● **Instruction**:
Please output exactly the part of the records below that opens with the line containing "Read an account from the service, label: Alpha" and closes with the line containing "Set up the development environment, status: In", both lines included, and nothing else.

● **Dataset extract**:
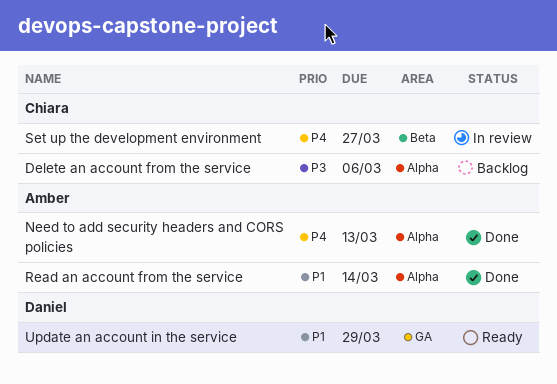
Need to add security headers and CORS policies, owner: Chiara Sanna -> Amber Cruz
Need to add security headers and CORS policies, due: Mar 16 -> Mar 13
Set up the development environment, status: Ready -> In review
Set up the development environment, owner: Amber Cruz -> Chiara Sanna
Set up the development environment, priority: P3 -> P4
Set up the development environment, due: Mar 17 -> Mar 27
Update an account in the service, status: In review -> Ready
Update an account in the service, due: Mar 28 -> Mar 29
--
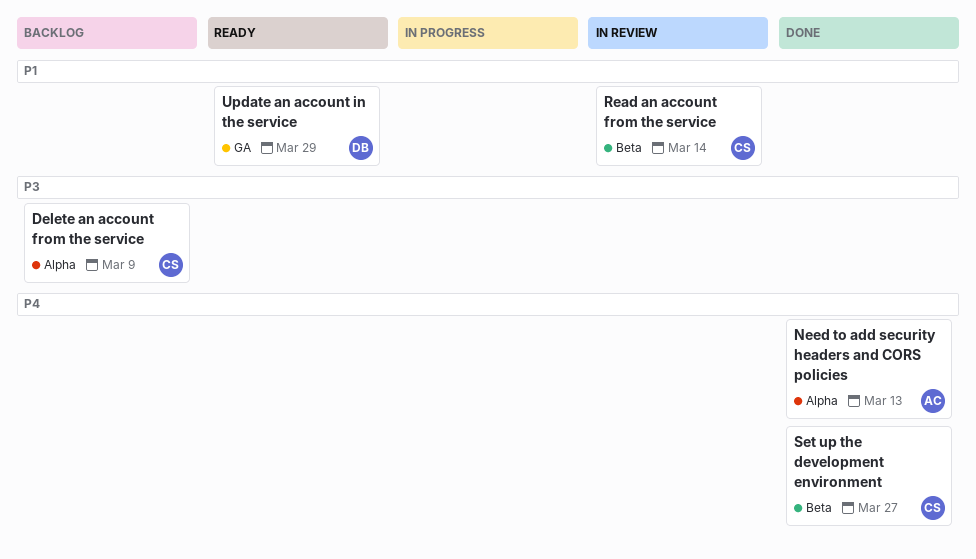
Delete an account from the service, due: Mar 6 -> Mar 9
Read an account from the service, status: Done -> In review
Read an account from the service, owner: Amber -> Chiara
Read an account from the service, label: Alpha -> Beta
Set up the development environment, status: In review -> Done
* * *
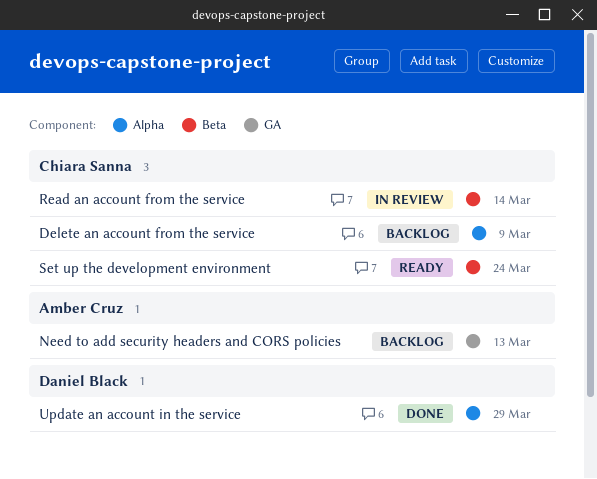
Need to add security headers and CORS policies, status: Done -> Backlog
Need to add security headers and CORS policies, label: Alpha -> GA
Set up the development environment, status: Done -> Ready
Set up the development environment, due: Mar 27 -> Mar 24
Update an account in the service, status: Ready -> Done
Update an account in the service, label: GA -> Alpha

● **Response area**:
Read an account from the service, label: Alpha -> Beta
Set up the development environment, status: In review -> Done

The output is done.